====== Text under study ======

SonicParanoid: fast, accurate, and comprehensive orthology inference with machine learning and language models

These details have not been verified by PyPI

Project links

Project description

License

SonicParanoid

Fast, accurate, and comprehensive orthology inference with machine learning and language models

Description

SonicParanoid is a stand-alone software for the identification of orthologous relationships among multiple species. SonicParanoid is an open source software released under the GNU GENERAL PUBLIC LICENSE, Version 3.0 (GPLv3), implemented in Python3, Cython, and C++. It works on Linux and Mac OSX.

Fast and Scalable

SonicParanoid is able to infer the orthologs for hundres of prokaryotes in hours, or days for eukaryotes, using a desktop computer with 8 CPUs. This figure is much smaller when running on HPC servers with dozens of CPUs (e.g. <1h for the QfO benchmark datasets). It is also highly scalable, as it inferred the orthologs for 2000 MAGs in only 1 day using 128 CPUs.

======

> [What to do]
A – Answer these questions from the SonicParanoid description:
(i) In which languages is SonicParanoid implemented?
(ii) On which operating systems does it run?
(iii) How many MAGs did it infer orthologs for in one day using 128 CPUs?
B – Return the passage of the SonicParanoid description that opens with the words containing "Project links" and closes with "and Mac OSX.".
C – Resume the SonicParanoid description from the point where it stops.
The rows play no part in any of this work.

====== Dataset entries ======

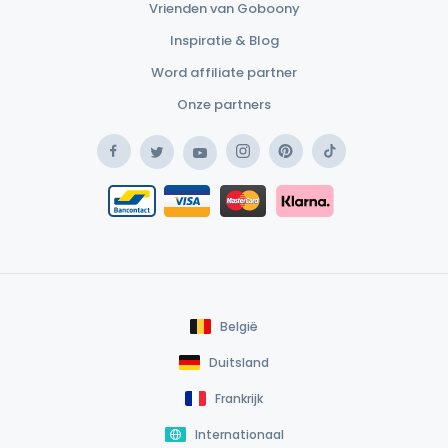
Vrienden van Goboony
Inspiratie & Blog
Word affiliate partner
Onze partners
Facebook
Instagram
Pinterest
TikTok
Twitter
YouTube
Safe Payment Klarna
Bancontact / Mister Cash
Safe Payment Card
België
Duitsland
Frankrijk
Internationaal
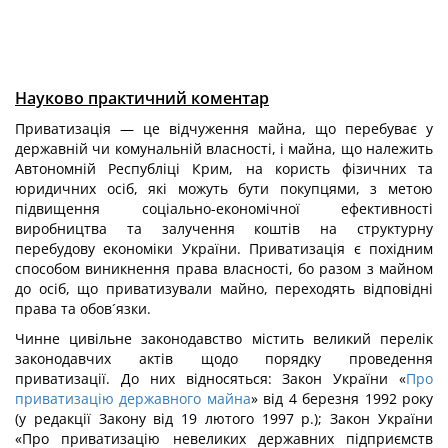
Науково практичний коментар
Приватизація — це відчуження майна, що перебуває у
державній чи комунальній власності, і майна, що належить
Автономній Республіці Крим, на користь фізичних та
юридичних осіб, які можуть бути покупцями, з метою
підвищення соціально-економічної ефективності
виробництва та залучення коштів на структурну
перебудову економіки України. Приватизація є похідним
способом виникнення права власності, бо разом з майном
до осіб, що приватизували майно, переходять відповідні
права та обов´язки.
Чинне цивільне законодавство містить великий перелік
законодавчих актів щодо порядку проведення
приватизації. До них відносяться: Закон України «
Про
приватизацію державного майна
» від 4 березня 1992 року
(у редакції Закону від 19 лютого 1997 р.); Закон України
«Про приватизацію невеликих державних підприємств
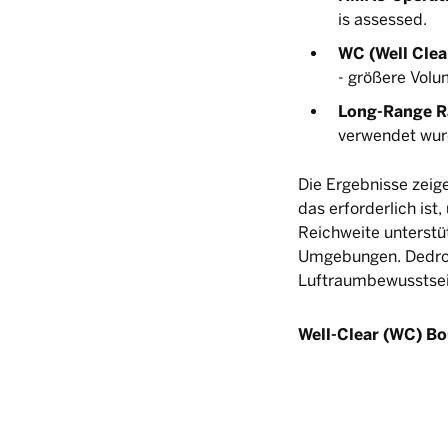
is assessed.
WC (Well Clea
- größere Volu
Long-Range R
verwendet wurd
Die Ergebnisse zeige
das erforderlich ist
Reichweite unterstü
Umgebungen. Dedron
Luftraumbewusstsei
Well-Clear (WC) Bo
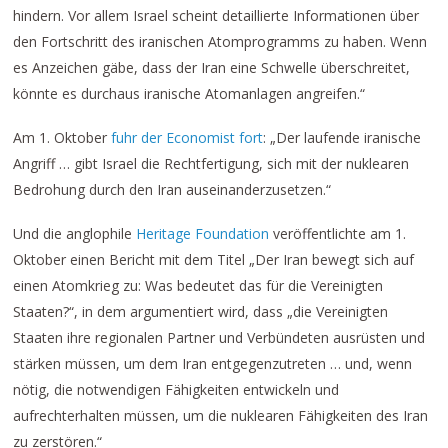
hindern. Vor allem Israel scheint detaillierte Informationen über
den Fortschritt des iranischen Atomprogramms zu haben. Wenn
es Anzeichen gäbe, dass der Iran eine Schwelle überschreitet,
könnte es durchaus iranische Atomanlagen angreifen.“
Am 1. Oktober
fuhr der Economist fort
: „Der laufende iranische
Angriff … gibt Israel die Rechtfertigung, sich mit der nuklearen
Bedrohung durch den Iran auseinanderzusetzen.“
Und die anglophile
Heritage Foundation
veröffentlichte am 1.
Oktober einen Bericht mit dem Titel „Der Iran bewegt sich auf
einen Atomkrieg zu: Was bedeutet das für die Vereinigten
Staaten?“, in dem argumentiert wird, dass „die Vereinigten
Staaten ihre regionalen Partner und Verbündeten ausrüsten und
stärken müssen, um dem Iran entgegenzutreten … und, wenn
nötig, die notwendigen Fähigkeiten entwickeln und
aufrechterhalten müssen, um die nuklearen Fähigkeiten des Iran
zu zerstören.“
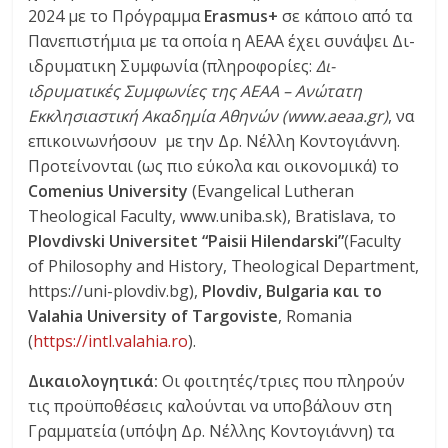
2024 με το Πρόγραμμα
Erasmus+
σε κάποιο από τα
Πανεπιστήμια με τα οποία η ΑΕΑΑ έχει συνάψει Δι-
ιδρυματικη Συμφωνία (πληροφορίες:
Δι-
ιδρυματικές Συμφωνίες της ΑΕΑΑ – Ανώτατη
Εκκλησιαστική Ακαδημία Αθηνών (
www
.
aeaa
.
gr
)
,
να
επικοινωνήσουν με την Δρ. Νέλλη Κοντογιάννη.
Προτείνονται (ως πιο εύκολα και οικονομικά) το
Comenius University
(Evangelical Lutheran
Theological Faculty, www.uniba.sk), Bratislava, το
Plovdivski Universitet “Paisii Hilendarski”
(Faculty
of Philosophy and History, Theological Department,
https://uni-plovdiv.bg),
Plovdiv, Bulgaria
και
το
Valahia University of Targoviste
, Romania
(
https://intl.valahia.ro
).
Δικαιολογητικά:
Οι φοιτητές/τριες που πληρούν
τις προϋποθέσεις καλούνται να υποβάλουν στη
Γραμματεία (υπόψη Δρ. Νέλλης Κοντογιάννη) τα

======

> [Answers]
A –
(i) Python3, Cython, and C++
(ii) Linux and Mac OSX
(iii) 2000

B –
Project links

Project description

License

SonicParanoid

Fast, accurate, and comprehensive orthology inference with machine learning and language models

Description

SonicParanoid is a stand-alone software for the identification of orthologous relationships among multiple species. SonicParanoid is an open source software released under the GNU GENERAL PUBLIC LICENSE, Version 3.0 (GPLv3), implemented in Python3, Cython, and C++. It works on Linux and Mac OSX.

C –
Fast and scalable domain-aware orthology inference

SonicParanoid uses language models to infer orthologs at the domain level. The Artificial Neural Networks are directly trained on the input proteome set and it show a quasi-linear scalability on the number of input proteomes.

Accurate

SonicParanoid was tested using a benchmark proteome dataset from the Quest for Orthologs consortium, and the correctness of its predictions was evaluated using a standardized Orthology Benchmarking service. SonicParanoid showed a balanced trade-off between precision and recall, with an accuracy comparable to those of well-established inference methods.

Easy to use

Thanks to its speed, accuracy, and usability SonicParanoid substantially relieves the difficulties of orthology inference for biologists who need to construct and maintain their own genomic datasets.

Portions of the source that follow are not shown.